If you have arthritis in one or both of your hips and the pain is making your life difficult, it may be time to discuss a hip replacement. A hip replacement removes your damaged joint and replaces it with a synthetic joint so you become free from pain. This allows you to be more active and resume activities you love. Here's what you'll want to know about having this type of surgery.
You'll Need Help For A Few Weeks After Surgery
Depending on your general health and how well you tolerate the surgery, you might go home the same day you have surgery. If so, you'll need to have arrangements made in advance for friends and relatives to help you once you get home because there are many things you won't be able to do for yourself.

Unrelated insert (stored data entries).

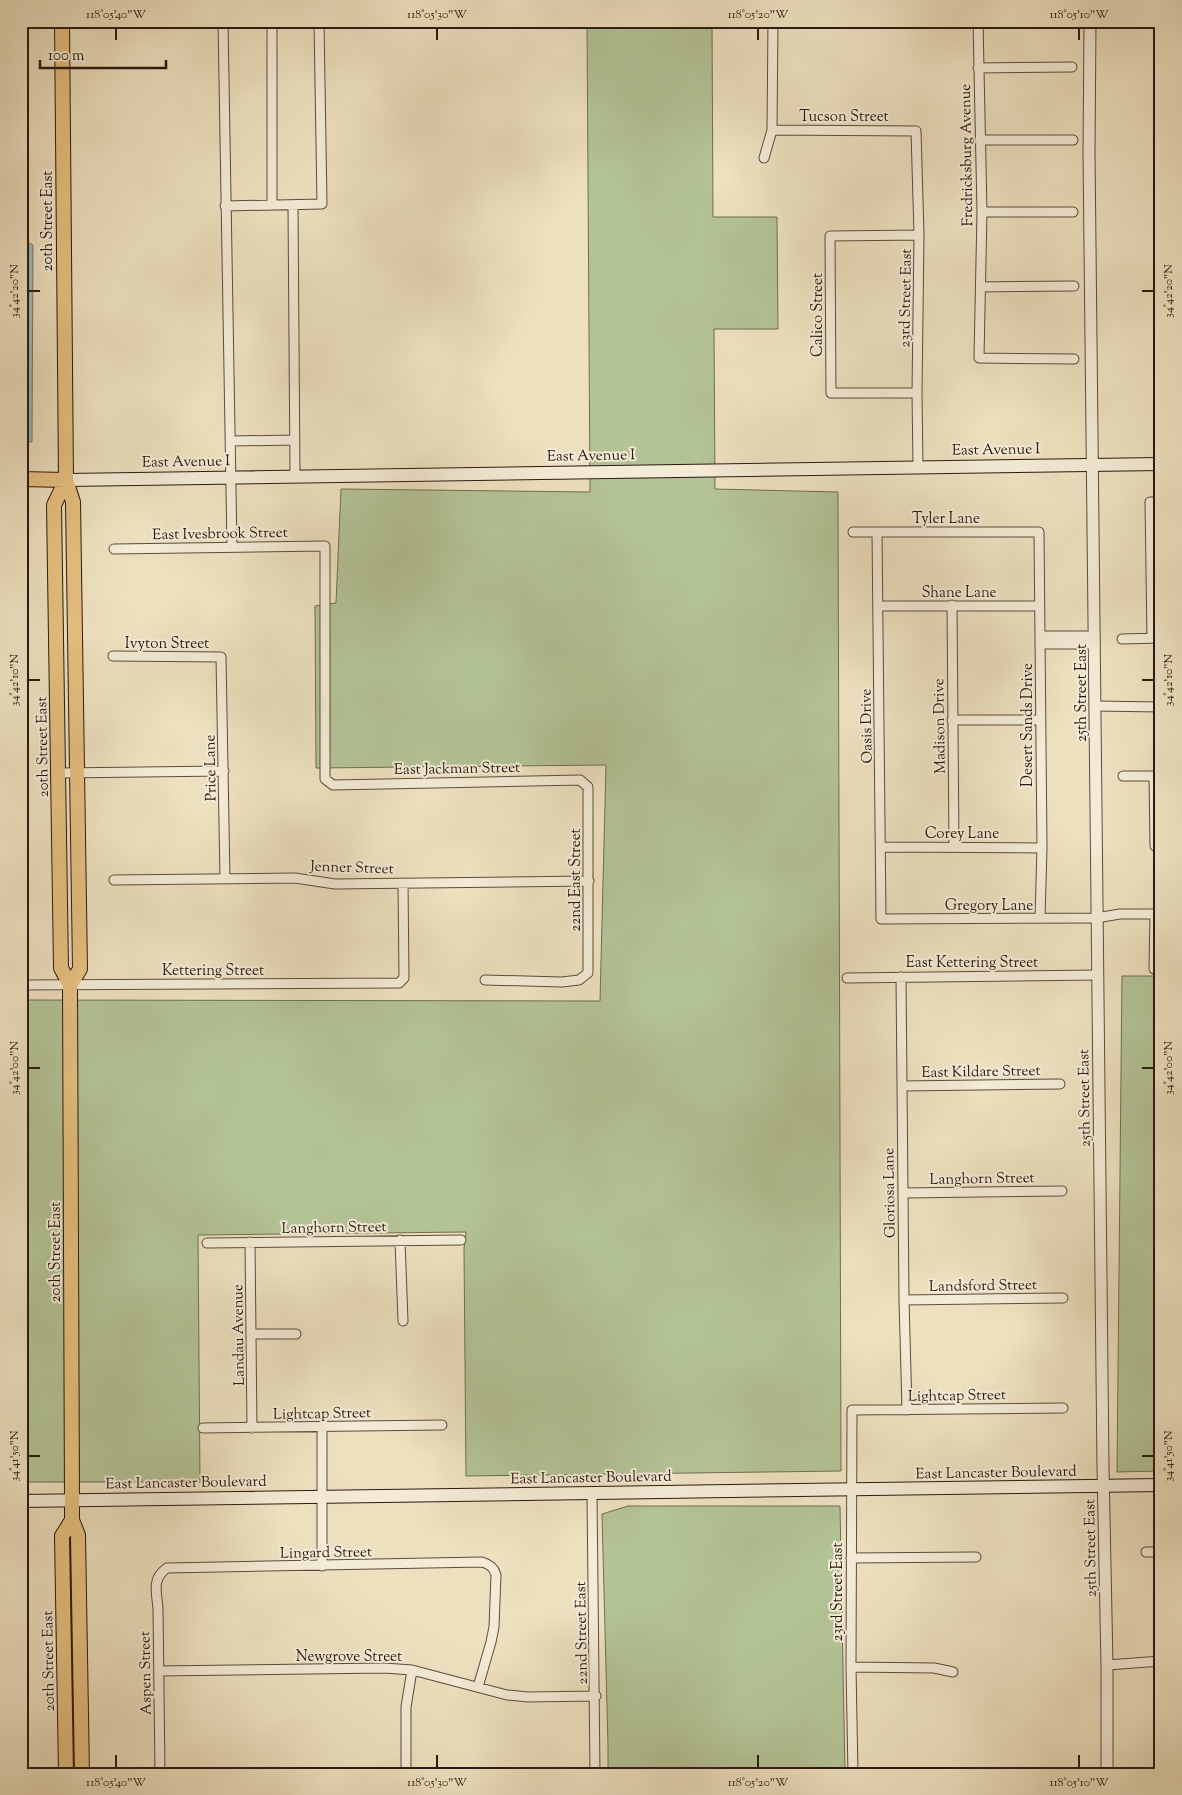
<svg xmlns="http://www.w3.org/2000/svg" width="1182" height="1795" viewBox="0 0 1182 1795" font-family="'Sorts Mill Goudy',serif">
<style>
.green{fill:#b3c396;stroke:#6f6e54}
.water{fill:#9abcb7;stroke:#6e7b75}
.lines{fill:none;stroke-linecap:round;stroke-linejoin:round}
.shore{stroke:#626a64;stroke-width:1}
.minor-casing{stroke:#5c4b3d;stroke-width:11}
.tertiary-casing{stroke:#5c4b3d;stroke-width:13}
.secondary-casing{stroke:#2b1912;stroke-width:14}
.primary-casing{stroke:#2b1912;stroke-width:16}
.minor{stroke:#f3ebd5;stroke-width:9}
.tertiary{stroke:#f3ebd5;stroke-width:11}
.secondary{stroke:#f3ebd5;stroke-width:12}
.primary{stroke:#e6c080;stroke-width:14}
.ticks{fill:none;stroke:#2b1912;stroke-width:2}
.labels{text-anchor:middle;stroke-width:4;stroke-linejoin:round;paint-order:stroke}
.street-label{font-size:15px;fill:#2b1912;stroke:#f3ebd5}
.neatline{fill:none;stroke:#2b1912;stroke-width:2}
.ticks-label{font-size:12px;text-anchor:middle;fill:#2b1912}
</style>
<rect width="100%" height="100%" fill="#ede0bf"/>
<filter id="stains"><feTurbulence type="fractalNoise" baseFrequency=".004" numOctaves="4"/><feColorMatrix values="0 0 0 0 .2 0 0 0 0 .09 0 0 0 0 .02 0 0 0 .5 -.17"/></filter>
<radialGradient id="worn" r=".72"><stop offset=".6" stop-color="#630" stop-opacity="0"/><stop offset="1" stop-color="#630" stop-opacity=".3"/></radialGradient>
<!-- green -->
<path class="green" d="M587 21H712L713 217H777L778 329H714L715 489 838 492 841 1471 466 1476 464 1248 466 1232 198 1235 200 1482H21V1000L600 1001 606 765 316 768 315 606 336 603 341 489 590 492Z
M1122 976H1161V1471L1117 1472Z
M628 1506H840L845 1774H608V1746L602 1514Z"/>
<!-- water -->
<path class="water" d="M21 239 33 245 32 442H21Z"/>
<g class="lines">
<!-- shore -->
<path class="shore" d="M21 245 28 250 27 434 25 437H21
M21 252V337"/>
<defs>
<path id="minor" d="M223 21C225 196 230 372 232 547
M978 21 982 212 979 358 1074 359
M978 68 1072 67
M772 130 916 131 919 235 917 393 918 466
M980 140H1073
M764 158 772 130 773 21
M272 205V21
M293 205 295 477
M225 206 322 204 319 21
M982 212H1073
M981 287 1074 286
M917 393H831L830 236 919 235
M231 441 295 440
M853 532H1039L1042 848 1040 918
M877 532 881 919 1096 918 1120 914H1161
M114 549 325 546V779L333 785 580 780 588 787V973L579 980 562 982 485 980
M952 605 954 846
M879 606H1039
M1040 636H1095
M1152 638 1150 502H1161
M1122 639 1161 638
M1040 644H1095
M113 656 221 657 225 879
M1096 706 1161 707
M952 720H1040
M59 773 224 771
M1123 776H1161
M1154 776 1155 846H1161
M881 847 1042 848
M114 880 295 878 335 884 589 881
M1155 914 1154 969 1161 968
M901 977 904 1300 907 1410
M847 978 1097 975
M21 985 399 983 404 978 403 883
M902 1086 1060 1084
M903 1193 1062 1191
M400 1240 403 1321
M250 1242 252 1428
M207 1243 461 1240
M904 1300 1063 1298
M252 1334H296
M322 1427V1566
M203 1428 442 1425
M592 1493 595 1774
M1146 1552H1161
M851 1558 976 1557
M1107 1665 1161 1661
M851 1667 934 1668 953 1672
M159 1671 384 1668 412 1670 507 1695 528 1697 596 1696
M160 1774 158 1609C157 1593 151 1579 167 1568L482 1562C489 1564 494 1567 496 1575L494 1627 491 1642 478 1687
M406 1774V1707L412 1670
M853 1774 851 1667 852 1410 1063 1408"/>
<path id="tertiary" d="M1090 21 1089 152 1103 1466 1107 1665V1774"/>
<path id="secondary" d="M66 480 1161 464
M21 1501 1161 1485"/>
<path id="primary" d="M62 21 66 480 73 502 80 969 70 985
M21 479 66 480
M66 480 54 505 61 968 70 985 72 1501V1520L78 1535 82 1774
M66 1774 62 1536 72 1520"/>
</defs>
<!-- minor casing -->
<use href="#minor" class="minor-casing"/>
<!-- tertiary casing -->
<use href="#tertiary" class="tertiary-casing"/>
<!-- secondary casing -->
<use href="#secondary" class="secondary-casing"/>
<!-- primary casing -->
<use href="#primary" class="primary-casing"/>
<!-- minor -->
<use href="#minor" class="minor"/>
<!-- tertiary -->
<use href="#tertiary" class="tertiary"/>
<!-- secondary -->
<use href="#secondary" class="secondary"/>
<!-- primary -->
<use href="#primary" class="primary"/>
</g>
<!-- ticks -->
<path class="ticks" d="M116 28V40M437 28V40M758 28V40M1079 28V40M28 291H40M1142 291H1154M28 680H40M1142 680H1154M28 1068H40M1142 1068H1154M28 1456H40M1142 1456H1154M116 1755V1768M437 1755V1768M758 1755V1768M1079 1755V1768"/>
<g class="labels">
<!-- street labels -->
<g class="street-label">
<text x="844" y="121">Tucson Street</text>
<text transform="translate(966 155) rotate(-91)" y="5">Fredricksburg Avenue</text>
<text transform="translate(47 221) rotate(-90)" y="5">20th Street East</text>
<text transform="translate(905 298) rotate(-89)" y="5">23rd Street East</text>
<text transform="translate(817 315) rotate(-90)" y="5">Calico Street</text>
<text transform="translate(996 449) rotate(-1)" y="5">East Avenue I</text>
<text transform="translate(591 455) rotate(-1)" y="5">East Avenue I</text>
<text transform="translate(186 461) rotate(-1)" y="5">East Avenue I</text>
<text x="946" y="523">Tyler Lane</text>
<text transform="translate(220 533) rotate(-1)" y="5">East Ivesbrook Street</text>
<text x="959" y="597">Shane Lane</text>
<text x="167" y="648">Ivyton Street</text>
<text transform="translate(1081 693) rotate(-90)" y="5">25th Street East</text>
<text transform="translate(1027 725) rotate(-90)" y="5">Desert Sands Drive</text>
<text transform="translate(866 726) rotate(-91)" y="5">Oasis Drive</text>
<text transform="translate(939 726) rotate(-91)" y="5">Madison Drive</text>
<text transform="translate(42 747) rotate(-91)" y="5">20th Street East</text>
<text transform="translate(210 768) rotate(-91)" y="5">Price Lane</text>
<text transform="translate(457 768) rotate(-1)" y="5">East Jackman Street</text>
<text x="962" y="838">Corey Lane</text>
<text transform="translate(352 867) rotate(2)" y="5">Jenner Street</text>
<text transform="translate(575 880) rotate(-90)" y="5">22nd East Street</text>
<text x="989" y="910">Gregory Lane</text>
<text x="972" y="967">East Kettering Street</text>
<text x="213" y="975">Kettering Street</text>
<text transform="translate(981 1071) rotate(-1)" y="5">East Kildare Street</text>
<text transform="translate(1084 1098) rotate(-91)" y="5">25th Street East</text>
<text transform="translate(982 1178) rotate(-1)" y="5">Langhorn Street</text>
<text transform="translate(889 1193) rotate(-91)" y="5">Gloriosa Lane</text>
<text transform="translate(334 1227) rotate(-1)" y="5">Langhorn Street</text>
<text transform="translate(55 1252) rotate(-90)" y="5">20th Street East</text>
<text transform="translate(983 1285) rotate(-1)" y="5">Landsford Street</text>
<text transform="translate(238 1335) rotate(-91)" y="5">Landau Avenue</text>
<text transform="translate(957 1395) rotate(-1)" y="5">Lightcap Street</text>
<text transform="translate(322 1413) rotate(-1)" y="5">Lightcap Street</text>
<text transform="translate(996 1472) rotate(-1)" y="5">East Lancaster Boulevard</text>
<text transform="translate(591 1477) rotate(-1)" y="5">East Lancaster Boulevard</text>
<text transform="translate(186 1482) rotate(-1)" y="5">East Lancaster Boulevard</text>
<text transform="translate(1090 1548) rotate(-91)" y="5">25th Street East</text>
<text transform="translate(326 1552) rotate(-1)" y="5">Lingard Street</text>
<text transform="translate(837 1592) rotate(-90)" y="5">23rd Street East</text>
<text transform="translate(581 1633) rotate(-91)" y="5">22nd Street East</text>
<text x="349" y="1661">Newgrove Street</text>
<text transform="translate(48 1661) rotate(-91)" y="5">20th Street East</text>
<text transform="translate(145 1673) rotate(-91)" y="5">Aspen Street</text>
</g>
</g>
<!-- margin -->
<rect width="1182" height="1795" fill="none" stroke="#ede0bf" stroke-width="55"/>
<!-- scale -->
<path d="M40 60v8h126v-8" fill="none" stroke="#2b1912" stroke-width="2.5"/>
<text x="48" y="60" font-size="15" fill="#2b1912" stroke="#f3ebd5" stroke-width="4" paint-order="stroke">100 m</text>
<rect x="28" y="28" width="1126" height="1740" class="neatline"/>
<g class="ticks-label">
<text x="116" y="18">118°05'40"W</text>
<text x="437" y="18">118°05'30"W</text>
<text x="758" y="18">118°05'20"W</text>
<text x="1079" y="18">118°05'10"W</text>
<text transform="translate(14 291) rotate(-90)" y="4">34°42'20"N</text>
<text transform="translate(1168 291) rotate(-90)" y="4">34°42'20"N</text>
<text transform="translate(14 680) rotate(-90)" y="4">34°42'10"N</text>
<text transform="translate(1168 680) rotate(-90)" y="4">34°42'10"N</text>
<text transform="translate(14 1068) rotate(-90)" y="4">34°42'00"N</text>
<text transform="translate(1168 1068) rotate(-90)" y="4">34°42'00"N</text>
<text transform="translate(14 1456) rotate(-90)" y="4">34°41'50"N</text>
<text transform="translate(1168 1456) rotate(-90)" y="4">34°41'50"N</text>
<text x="116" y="1786">118°05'40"W</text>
<text x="437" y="1786">118°05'30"W</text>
<text x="758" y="1786">118°05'20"W</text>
<text x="1079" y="1786">118°05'10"W</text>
</g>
<rect width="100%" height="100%" filter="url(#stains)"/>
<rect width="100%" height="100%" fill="url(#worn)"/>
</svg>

If your medical condition warrants it, you may need to stay overnight or a day or two in the hospital before you go home. If you don't have people who can help you during your recovery, your doctor might refer you to a skilled nursing facility where you can be supervised while you recover and take daily physical therapy.

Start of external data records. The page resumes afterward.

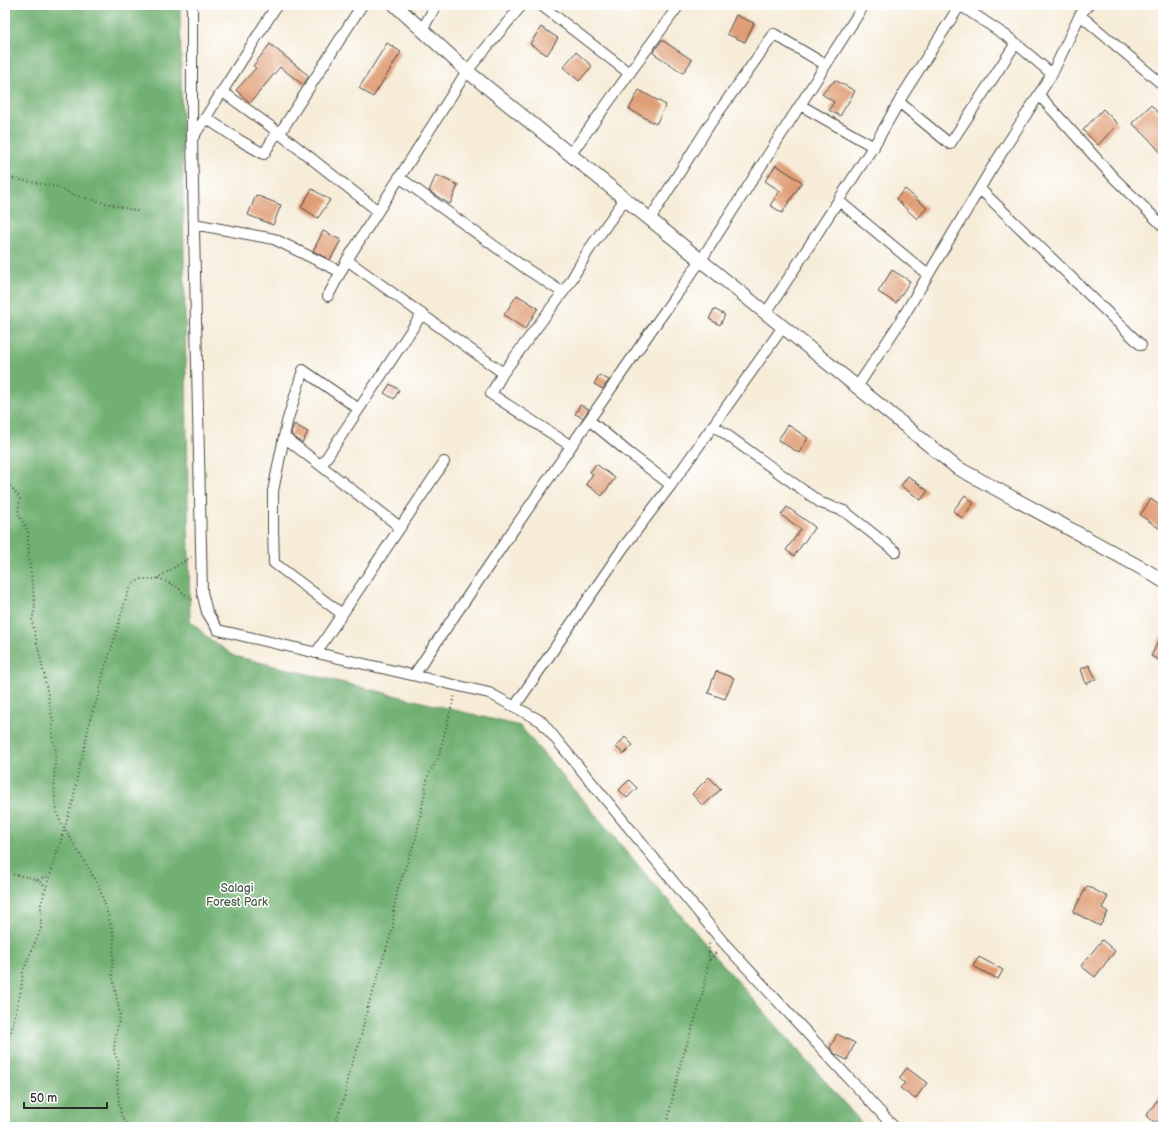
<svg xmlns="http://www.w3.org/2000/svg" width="1168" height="1132" font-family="'Balsamiq Sans',sans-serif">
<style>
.forest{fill:#71b072;stroke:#4e6e4e}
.building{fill:#e09e76}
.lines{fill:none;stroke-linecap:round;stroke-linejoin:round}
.minor-casing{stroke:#494845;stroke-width:12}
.tertiary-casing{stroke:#494845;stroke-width:15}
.path{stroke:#494845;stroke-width:2;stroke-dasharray:1 3;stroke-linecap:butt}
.minor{stroke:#fff;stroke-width:10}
.tertiary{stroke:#fff;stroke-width:13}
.labels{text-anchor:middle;stroke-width:3;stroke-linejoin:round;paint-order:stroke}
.park-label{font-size:12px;fill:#485c46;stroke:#fff}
</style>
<rect width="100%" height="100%" fill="#fff"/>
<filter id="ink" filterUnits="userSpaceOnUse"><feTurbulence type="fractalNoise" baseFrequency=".025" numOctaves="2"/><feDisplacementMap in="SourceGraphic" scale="8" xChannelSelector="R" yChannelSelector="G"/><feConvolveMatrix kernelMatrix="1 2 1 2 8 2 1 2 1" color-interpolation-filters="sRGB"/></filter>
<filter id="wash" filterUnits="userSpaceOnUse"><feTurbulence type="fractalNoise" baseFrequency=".012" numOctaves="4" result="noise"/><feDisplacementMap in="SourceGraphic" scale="16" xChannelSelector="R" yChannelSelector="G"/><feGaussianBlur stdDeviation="0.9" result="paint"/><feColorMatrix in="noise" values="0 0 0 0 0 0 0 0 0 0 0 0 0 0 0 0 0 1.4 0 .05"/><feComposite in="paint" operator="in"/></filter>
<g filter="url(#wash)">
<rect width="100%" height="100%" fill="#f6ecd8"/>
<path class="forest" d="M5 5H180L190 620 206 636 234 656 520 726 713 953 865 1127H5Z"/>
<g id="blocks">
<path class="building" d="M736 15 754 23 745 42 727 34Z
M541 27 558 38 547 55 530 44Z
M662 40 692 60 683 73 653 53Z
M387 43 401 52 373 97 359 88Z
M270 44 309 76 303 85 280 67 250 103 236 90 256 68 253 66Z
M576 52 592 66 579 81 563 67Z
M835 80 855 91 840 116 829 110 834 102 822 94Z
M639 90 666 105 656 124 629 109Z
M1151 105 1163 118V155L1146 136 1132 123Z
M1103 109 1118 124 1098 145 1083 130Z
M776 165 802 182 782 213 770 205 780 191 765 181Z
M436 175 458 185 450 204 443 200 429 191Z
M312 189 330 200 318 218 301 207Z
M905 189 927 208 917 219 896 199Z
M256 195 281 205 273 225 248 215Z
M323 231 341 240 330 260 313 251Z
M892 270 910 281 896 303 878 292Z
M517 295 538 308 525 329 504 315Z
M714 309 725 315 720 325 709 319Z
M599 375 609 380 603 389 594 384Z
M390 384 399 390 394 399 384 393Z
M580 405 589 409 583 418 575 414Z
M294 424 308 432 302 443 291 434Z
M788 425 808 438 799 453 778 440Z
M596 464 615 478 602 496 586 484 593 474 590 472Z
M908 476 928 491 921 500 901 486Z
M965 495 974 503 962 518 953 511Z
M1151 499 1163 508V531L1140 515Z
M787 507 815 527 794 556 786 550 801 529 781 515Z
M1163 632V662L1151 656Z
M1089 665 1096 679 1086 684 1081 669Z
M716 671 734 678 725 699 708 693Z
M625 737 633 745 624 754 616 747Z
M709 777 721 789 703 806 692 794Z
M629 780 637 788 627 798 619 790Z
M1087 886 1108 897 1102 908 1108 912 1100 926 1073 912Z
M1102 940 1115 951 1095 977 1081 966Z
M979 957 1003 970 998 979 973 966Z
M837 1034 855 1043 847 1060 835 1054 830 1048Z
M907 1068 927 1083 915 1099 900 1088 905 1083 899 1078Z
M1163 1092V1113L1156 1123 1146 1116Z"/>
</g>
</g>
<g filter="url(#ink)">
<use href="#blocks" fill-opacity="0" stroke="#494845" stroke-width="1"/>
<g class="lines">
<defs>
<path id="minor" d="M192 5V139L202 592 207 612 218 630 489 693 541 721 723 942 894 1127
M541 5 629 73
M960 5 1008 37 1052 74
M1080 15 1163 85
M422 30 436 5
M223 92 270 126 378 211
M1039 95 1114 178 1163 226
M899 102 950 144 1016 43
M800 105 874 147
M206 118 239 140 264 154 274 137 280 133 362 5
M192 139 277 5
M570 155 679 5
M399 177 525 268 562 292
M980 189 1141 345
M839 201 928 275
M650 219 710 124 774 34 826 65
M194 224 274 239 341 272
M347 260 503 373
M328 296 347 260 467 71 522 5
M766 313 878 139 904 93 960 5
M857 387 900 322 990 171 1052 74 1080 15 1088 5
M589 420 629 453 671 485
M713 425 821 503 844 511 896 552
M284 437 400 527
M571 446 491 394 503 373 569 284 588 251 625 199
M321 466 422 314
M342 614 274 563 273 528V491L287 422 303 370 359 409
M316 653 444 462
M414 675 507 539 650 332 701 260 864 5
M515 706 623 548 671 485 783 327"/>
<path id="tertiary" d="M395 5 467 71 956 467 1147 571 1163 581"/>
</defs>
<use href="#minor" class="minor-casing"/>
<use href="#tertiary" class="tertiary-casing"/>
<path class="path" d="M5 177 57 187 74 195 140 212
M5 480 20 498 18 513 28 532 29 558 35 606 32 621 43 669 53 722 52 736 56 751 54 775 55 801 59 819 99 886 114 935 112 974 120 1015 115 1040 114 1052 119 1063 117 1079 119 1104 122 1118 130 1127
M158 578 176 586 193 601
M5 873C18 876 37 876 46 887
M38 880 48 876
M710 960 717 951
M5 1055 21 991 23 971 41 929V904L73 801 78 772 85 745 90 719 99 695 104 670 112 647 126 598 132 584 142 579H156L191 557
M334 1127 345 1095 348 1074 359 1044 369 1002 374 989 393 927 394 907 398 888 416 838 428 776 438 758 455 694
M666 1127 681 1062 701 1001 709 960V942"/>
<use href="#minor" class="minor"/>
<use href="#tertiary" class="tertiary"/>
</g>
</g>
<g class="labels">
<g class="park-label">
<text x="237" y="892">Salagi<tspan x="237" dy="14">Forest Park</tspan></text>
</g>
</g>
<rect width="1168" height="1132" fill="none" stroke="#fff" stroke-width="20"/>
<path d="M24 1102v6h83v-6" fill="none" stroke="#2b2b2b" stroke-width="2"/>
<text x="30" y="1102" font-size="12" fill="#2b2b2b" stroke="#ffffff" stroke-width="3" paint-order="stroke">50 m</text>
</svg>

Physical Therapy Is Important For Recovery
Your doctor may want you to start physical therapy before your hip replacement surgery so you'll be familiar with what you need to do afterward. Your therapist will probably visit you again before you go home to reinforce what you need to do. The therapist may make home visits, or you might go to physical therapy as an outpatient during the initial part of your recovery.
Physical therapy is important since your muscles may be weak and need to be strengthened with exercise. Plus, your hip joint needs to move so it maintains a full range of motion and you have maximum flexibility. The physical therapist also teaches you how to get out of bed and walk around with a cane or walker so you're safe at home.
You May Have Pain For A Few Days
When you have hip replacement surgery, you'll have general or spinal anesthesia so you won't feel any pain during the procedure. As you wake up from surgery, you may receive IV pain medication. Your doctor will send you home with pain medication so you stay comfortable. Your pain improves as the days pass and healing is underway.
Your pain level will tell you when you may resume some of your usual activities. Your doctor will probably encourage you to start walking the same day if possible and resume movement as you can tolerate it so you can prevent blood clots. However, you'll need to wait until you've been cleared to drive, play sports, and go back to work since these activities depend on how well you've healed.